Tutte queste caratteristiche hanno, peraltro in modo assolutamente naturale, fatto incontrare la strada del gruppo di Piombino con quella di un entusiasta del movimento hard’n’heavy italico, tale Giuliano Mazzardi da Brescia, mastermind della My Graveyard Productions. Il primo frutto di questo sodalizio portò i Dark Quarterer a suonare dal vivo, con ottimi riscontri, alla prima edizione del Play It Loud Festival nonché alla ristampa di War Tears, mentre il secondo riguarda l’album Symbols, oggetto della recensione. Il precedente capitolo discografico dei toscani risale al 2002, quando sotto l’egida della Andromeda Relix di Gianni Della Cioppa vide la luce Violence, un album che consegnò alla storia i Nostri alle prese con ambientazioni sonore Dark e aperture moderne.
Il nuovo full length cementa il consolidamento della line-up con l’innesto in pianta stabile del tastierista Francesco Longhi, già membro effettivo della band per quanto attiene le performance dal vivo e la definitiva consacrazione del chitarrista Francesco Sozzi, cha va ad affiancare ad armi pari i due pilastri Gianni Nepi e Paolo “Nipa” Ninci. La copertina del disco, in linea con lo spirito anti-rockstar del combo toscano, non si ciba di croci, draghi, alabarde e compagnia in briscola – con tutto il rispetto, neh? – ma propone un’opera del grande Leonardo Da Vinci: l’Uomo Vitruviano, iniziata nel 1490. Proprio come quest’ultimo, Symbols è manifesto di armonia e perfezione geometrica. Sei sono le sculture musicali contenute nel disco, tante quante i personaggi storici rappresentati, non solo musicamente ma anche graficamente, negli altrettanti testi: Tutankhamon, Giulio Cesare, Gengis Khan, Giovanna D’Arco, Kunta Kinte e Geronimo.

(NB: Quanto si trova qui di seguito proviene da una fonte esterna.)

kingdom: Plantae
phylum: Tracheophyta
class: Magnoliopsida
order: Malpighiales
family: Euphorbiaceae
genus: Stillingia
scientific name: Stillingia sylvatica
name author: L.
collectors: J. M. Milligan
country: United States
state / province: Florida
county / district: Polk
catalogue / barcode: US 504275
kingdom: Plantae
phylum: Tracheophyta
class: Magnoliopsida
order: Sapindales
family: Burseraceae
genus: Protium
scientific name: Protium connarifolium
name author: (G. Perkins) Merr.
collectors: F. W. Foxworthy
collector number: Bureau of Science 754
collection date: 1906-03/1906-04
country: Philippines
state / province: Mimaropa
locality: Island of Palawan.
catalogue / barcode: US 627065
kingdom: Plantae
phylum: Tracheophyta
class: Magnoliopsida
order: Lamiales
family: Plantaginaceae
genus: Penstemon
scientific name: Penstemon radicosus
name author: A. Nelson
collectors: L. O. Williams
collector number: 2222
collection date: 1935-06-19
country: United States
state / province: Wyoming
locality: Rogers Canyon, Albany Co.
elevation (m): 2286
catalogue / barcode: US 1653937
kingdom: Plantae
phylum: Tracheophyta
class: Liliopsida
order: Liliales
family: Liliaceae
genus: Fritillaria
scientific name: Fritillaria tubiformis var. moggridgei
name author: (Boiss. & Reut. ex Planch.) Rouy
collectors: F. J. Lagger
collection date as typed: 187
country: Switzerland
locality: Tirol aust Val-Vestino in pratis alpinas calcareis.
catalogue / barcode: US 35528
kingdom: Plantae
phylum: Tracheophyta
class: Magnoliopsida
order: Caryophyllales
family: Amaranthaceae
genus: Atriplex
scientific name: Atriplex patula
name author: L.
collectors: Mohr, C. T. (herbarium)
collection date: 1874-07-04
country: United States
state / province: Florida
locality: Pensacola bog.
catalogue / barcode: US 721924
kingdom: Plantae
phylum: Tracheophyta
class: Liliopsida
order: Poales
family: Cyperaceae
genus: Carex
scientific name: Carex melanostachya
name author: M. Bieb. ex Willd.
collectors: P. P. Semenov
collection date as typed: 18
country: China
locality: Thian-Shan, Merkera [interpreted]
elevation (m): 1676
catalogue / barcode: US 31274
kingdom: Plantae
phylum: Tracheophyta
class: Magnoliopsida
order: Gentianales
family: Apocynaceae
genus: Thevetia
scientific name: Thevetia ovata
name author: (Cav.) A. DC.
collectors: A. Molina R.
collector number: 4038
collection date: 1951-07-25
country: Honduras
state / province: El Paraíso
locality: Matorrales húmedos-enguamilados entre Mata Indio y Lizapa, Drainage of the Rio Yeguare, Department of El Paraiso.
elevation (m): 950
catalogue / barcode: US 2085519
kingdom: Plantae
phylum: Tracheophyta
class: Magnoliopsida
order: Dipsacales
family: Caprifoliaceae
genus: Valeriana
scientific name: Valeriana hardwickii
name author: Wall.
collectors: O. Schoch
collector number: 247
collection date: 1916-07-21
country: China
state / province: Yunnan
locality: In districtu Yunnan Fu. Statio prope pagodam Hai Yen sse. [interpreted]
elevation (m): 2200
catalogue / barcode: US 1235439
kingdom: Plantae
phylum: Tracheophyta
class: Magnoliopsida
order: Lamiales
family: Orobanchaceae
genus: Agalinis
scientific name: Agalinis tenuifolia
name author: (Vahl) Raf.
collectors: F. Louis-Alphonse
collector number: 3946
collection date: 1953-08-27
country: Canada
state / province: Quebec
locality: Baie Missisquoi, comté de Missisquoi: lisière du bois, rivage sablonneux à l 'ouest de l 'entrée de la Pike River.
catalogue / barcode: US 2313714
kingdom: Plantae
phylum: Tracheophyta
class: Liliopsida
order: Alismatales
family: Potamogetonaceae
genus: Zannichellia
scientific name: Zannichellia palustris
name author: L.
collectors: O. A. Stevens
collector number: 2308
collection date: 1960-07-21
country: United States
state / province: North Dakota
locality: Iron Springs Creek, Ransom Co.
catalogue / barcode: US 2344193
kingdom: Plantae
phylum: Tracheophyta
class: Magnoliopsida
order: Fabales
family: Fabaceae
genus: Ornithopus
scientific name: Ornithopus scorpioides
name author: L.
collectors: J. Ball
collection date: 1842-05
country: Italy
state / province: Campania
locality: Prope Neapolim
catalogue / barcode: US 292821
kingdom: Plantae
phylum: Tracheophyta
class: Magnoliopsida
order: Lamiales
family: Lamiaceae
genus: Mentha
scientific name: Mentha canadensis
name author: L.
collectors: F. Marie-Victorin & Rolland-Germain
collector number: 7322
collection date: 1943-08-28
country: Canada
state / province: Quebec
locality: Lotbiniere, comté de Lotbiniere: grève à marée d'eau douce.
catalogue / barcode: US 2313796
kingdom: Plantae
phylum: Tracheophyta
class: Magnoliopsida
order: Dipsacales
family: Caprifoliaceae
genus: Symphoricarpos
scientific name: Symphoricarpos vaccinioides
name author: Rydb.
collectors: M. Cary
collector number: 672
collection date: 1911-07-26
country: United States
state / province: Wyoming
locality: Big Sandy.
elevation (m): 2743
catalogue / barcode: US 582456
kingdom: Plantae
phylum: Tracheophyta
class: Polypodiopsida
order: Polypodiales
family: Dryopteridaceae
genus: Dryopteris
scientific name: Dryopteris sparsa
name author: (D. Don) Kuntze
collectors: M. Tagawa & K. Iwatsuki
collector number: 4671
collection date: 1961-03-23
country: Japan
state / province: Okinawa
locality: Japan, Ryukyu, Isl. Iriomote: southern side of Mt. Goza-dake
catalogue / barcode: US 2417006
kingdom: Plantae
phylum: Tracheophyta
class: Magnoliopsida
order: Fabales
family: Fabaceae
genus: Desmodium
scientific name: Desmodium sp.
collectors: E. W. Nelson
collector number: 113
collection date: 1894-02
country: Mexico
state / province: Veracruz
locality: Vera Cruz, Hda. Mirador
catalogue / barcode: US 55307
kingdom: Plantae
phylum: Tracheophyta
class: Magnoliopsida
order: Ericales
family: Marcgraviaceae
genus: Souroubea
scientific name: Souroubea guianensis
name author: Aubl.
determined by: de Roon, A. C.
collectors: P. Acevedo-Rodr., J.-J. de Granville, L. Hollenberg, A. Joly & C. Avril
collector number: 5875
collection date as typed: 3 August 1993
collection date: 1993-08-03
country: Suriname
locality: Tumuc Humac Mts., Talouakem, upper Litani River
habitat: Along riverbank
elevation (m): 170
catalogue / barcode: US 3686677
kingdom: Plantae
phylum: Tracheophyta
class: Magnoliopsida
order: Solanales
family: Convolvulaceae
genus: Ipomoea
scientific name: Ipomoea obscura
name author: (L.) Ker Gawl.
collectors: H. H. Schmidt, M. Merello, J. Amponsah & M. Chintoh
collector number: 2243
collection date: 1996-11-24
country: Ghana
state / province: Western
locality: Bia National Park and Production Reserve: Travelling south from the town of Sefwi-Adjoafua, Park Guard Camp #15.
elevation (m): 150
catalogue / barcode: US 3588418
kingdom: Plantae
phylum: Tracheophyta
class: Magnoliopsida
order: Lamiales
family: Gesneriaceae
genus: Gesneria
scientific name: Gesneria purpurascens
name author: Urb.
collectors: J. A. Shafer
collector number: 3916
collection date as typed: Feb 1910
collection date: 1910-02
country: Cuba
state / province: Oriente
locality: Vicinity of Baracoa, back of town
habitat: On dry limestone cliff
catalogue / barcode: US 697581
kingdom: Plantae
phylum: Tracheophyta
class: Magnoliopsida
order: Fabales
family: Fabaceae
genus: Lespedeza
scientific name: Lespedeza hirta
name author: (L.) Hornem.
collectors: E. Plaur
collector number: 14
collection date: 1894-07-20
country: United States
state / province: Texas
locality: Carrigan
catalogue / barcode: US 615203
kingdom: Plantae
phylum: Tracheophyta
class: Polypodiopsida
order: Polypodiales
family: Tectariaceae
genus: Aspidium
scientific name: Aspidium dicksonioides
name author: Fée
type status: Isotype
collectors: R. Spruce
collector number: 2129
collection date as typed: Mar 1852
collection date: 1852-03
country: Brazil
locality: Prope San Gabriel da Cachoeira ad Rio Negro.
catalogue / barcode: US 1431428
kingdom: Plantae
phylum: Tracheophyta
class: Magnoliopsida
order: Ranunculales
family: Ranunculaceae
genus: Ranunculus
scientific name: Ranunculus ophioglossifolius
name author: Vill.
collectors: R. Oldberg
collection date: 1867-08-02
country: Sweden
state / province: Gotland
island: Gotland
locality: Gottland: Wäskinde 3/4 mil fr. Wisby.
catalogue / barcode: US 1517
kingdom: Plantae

I quasi settanta minuti di Symbols, come da tradizione Dark Quarterer, per decollare appieno abbisognano di ripetuti ascolti ma vi assicuro che una volta raggiunto il climax necessario non vi libererete facilmente di questo dischetto ottico dal Vostro Cd-player, così come non farete più caso alla notevole durata delle canzoni. In mezzo a cotanta abbondanza di contenuti pare quasi irrispettoso citare questo o quel brano, ognuno vive di vita propria e condensa al meglio il sound adulto del quartetto della provincia di Livorno. Non riesco però a sottacere lo stacco eroico da urlo a suon di corni contenuto all’interno di Pyramids Of Skulls, roba da strappare la spada attaccata al di sopra del caminetto e scendere a combattere nel campo di battaglia delle legioni di Gengis Khan. Inevitabile poi l’orgasmo metallico dopo aver assaporato le tastiere contenute in The Blind Church nonché le linee melodiche di Crazy White Race. Ciliegine sulla torta produzione e bilanciamento strumenti, assolutamente all’altezza del prodotto.
I Dark Quarterer, con Symbols, perpetuano quello che è l’insegnamento tramandato dai grandi maestri progressive italiani degli anni Settanta riuscendo sapientemente a fonderlo in un caleidoscopio sonoro dove l’irruenza dell’Epic Metal illuminato trova la propria legittima collocazione. I Nostri consegnano ai posteri un album che fra qualche anno verrà catalogato all’interno degli straclassici, fianco a fianco delle opere ultracelebrate provenienti dall’estero, per le quali si sbava ancora oggi.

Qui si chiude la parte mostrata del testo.